There has been a quiet revolution in availability for SQL Server, and it comes under the heading of AlwaysOn. This name covers many different high availability technologies that have been enhanced and improved in SQL Server 2012. These include the ability to replicate between SQL Server instances (both synchronously and asynchronously), even when those instances are in multiple data centres. This allow for resilience of data between data centres, without the need for SAN replication.
SQL Server and the associated features are now supported in System Center 2012 SP1, with the full details of that support being available here http://technet.microsoft.com/en-US/library/jj628198.aspx
So why are you blogging about a SQL feature?
SQL 2012 has some great features and AlwaysOn can enhance the availability of the System Center databases. While this is a great feature, there are so many aspects to it, it is not always possible to fully support all of the features across the entire product set from day 1. This blog article is to detail a scenario that we have had with one of our clients that affected SCOM 2012 SP1 and to detail the work around that we implemented there. This will obviously require me to go into more detail around the SQL side than usual, but I suspect that this scenario will end up being more common as time goes on and so I felt it important for us to detail the problem and the solution.
In common with many enterprises, the client had two datacentres and wished to install SQL instances at each site and have the data replicated between them so that their operations manager infrastructure could failover between those sites. As SAN replication was not an option, we implemented AlwaysOn and configured an Availability Group Listener to allow SCOM to talk to the primary SQL instance. The initial setup would look like this.
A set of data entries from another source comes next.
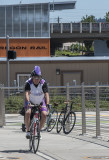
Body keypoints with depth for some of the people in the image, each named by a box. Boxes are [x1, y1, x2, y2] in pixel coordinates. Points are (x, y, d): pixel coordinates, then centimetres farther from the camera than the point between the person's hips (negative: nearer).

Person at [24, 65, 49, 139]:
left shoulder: (43, 83, -20)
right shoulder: (28, 83, -21)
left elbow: (46, 94, -28)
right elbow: (27, 93, -33)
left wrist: (47, 104, -43)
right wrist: (28, 102, -50)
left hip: (41, 102, 1)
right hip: (31, 102, -1)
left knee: (44, 114, -21)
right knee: (28, 113, -28)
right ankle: (28, 130, -12)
The primary node and secondary nodes could be switched to provide for cross site failover. I am not going to go through all the setup for how to achieve this in AlwaysOn here as that that is another post by itself, but in SQL Management Studio, this looks will look like the following.
It is at this point that the default installation settings can start to cause a problem in some environments.
The issue – Cross Subnet Failover
As I said earlier – I needed an Availability Group Listener to allow SCOM to talk to the database, regardless of whether or not the primary node was in Site A or Site B. With this customer, they had separate subnets at each site. When both nodes are in a single subnet (stretched across both sites), a single IP address can be used, but to provide for correct routing, two IP addresses must be allocated to the listener. This will look like the following when implemented.
Now, in order for SQL 2012 to achieve the aims of providing for very high availability, *both* of these IP addresses will be registered with DNS by default. This is an excellent option for when you are writing a custom application, as you can add an option (MultiSubnetFailover) to the connection string to ensure that the client “knows” to start the connection to both IP addresses at the same time. Of course SCOM cannot drop support for older versions of SQL and as this option is not applicable to those connections strings it cannot be added at this time. This means that application such as SCOM will connect to these IP addresses one after the other and we have found that in some situations this can cause timeouts in a small number of SCOM workflows.
There are lots of potential errors that this can cause, mostly related to SQL timeouts in various scripts. The most frequent for me are timeouts storing data in the Data Warehouse. These were errors with Event ID 31551 in the Health Service Modules as shown in this capture.
The resolution, once the problem is understood, is pretty obvious – change the default so that one the *active* IP address is registered in DNS. This then allows SCOM to always connect to the primary node (regardless of site) and so to get a faster and more reliable connection. The only downside to this is that when failing over you now have to wait for DNS replication to take place before SCOM will pick up the new name. However, this setting can be adjusted down from the default of 20 minutes and so this time can be reduced to an appropriate value for your environment. Operations Manager’s default ability to queue updates at the Management Servers comes into play at this point and ensures that no data should be lost during this failover time.
The easiest way of changing these settings is with PowerShell on the SQL server. The following commands run from an administrator PowerShell prompt will change the registration to only register a single IP address and to reduce the DNS timeout to 5 minutes.
Get-ClusterResource jon-sql3-ag_jon-sql3-listen | Set-ClusterParameter RegisterAllProvidersIP 0
Get-ClusterResource jon-sql3-ag_jon-sql3-listen | Set-ClusterParameter HostRecordTTL 300
Note that the Cluster Resource name is the Availability Group Name, combined with the Listener name, separated with an underscore. The output from these commands will be similar to the following.
Obviously both IP addresses will still be registered in DNS from the initial setup – you can either delete the inactive IP address from DNS, or initiate a failover to force the new settings to take effect.
SQL 2012 AlwaysOn is a great new feature that can ensure high availability of your SCOM data in a remote data centre with no supporting hardware. While the default settings can cause problems in some scenarios, a simple change can ensure reliability and acceptably fast failover in the event of a disaster.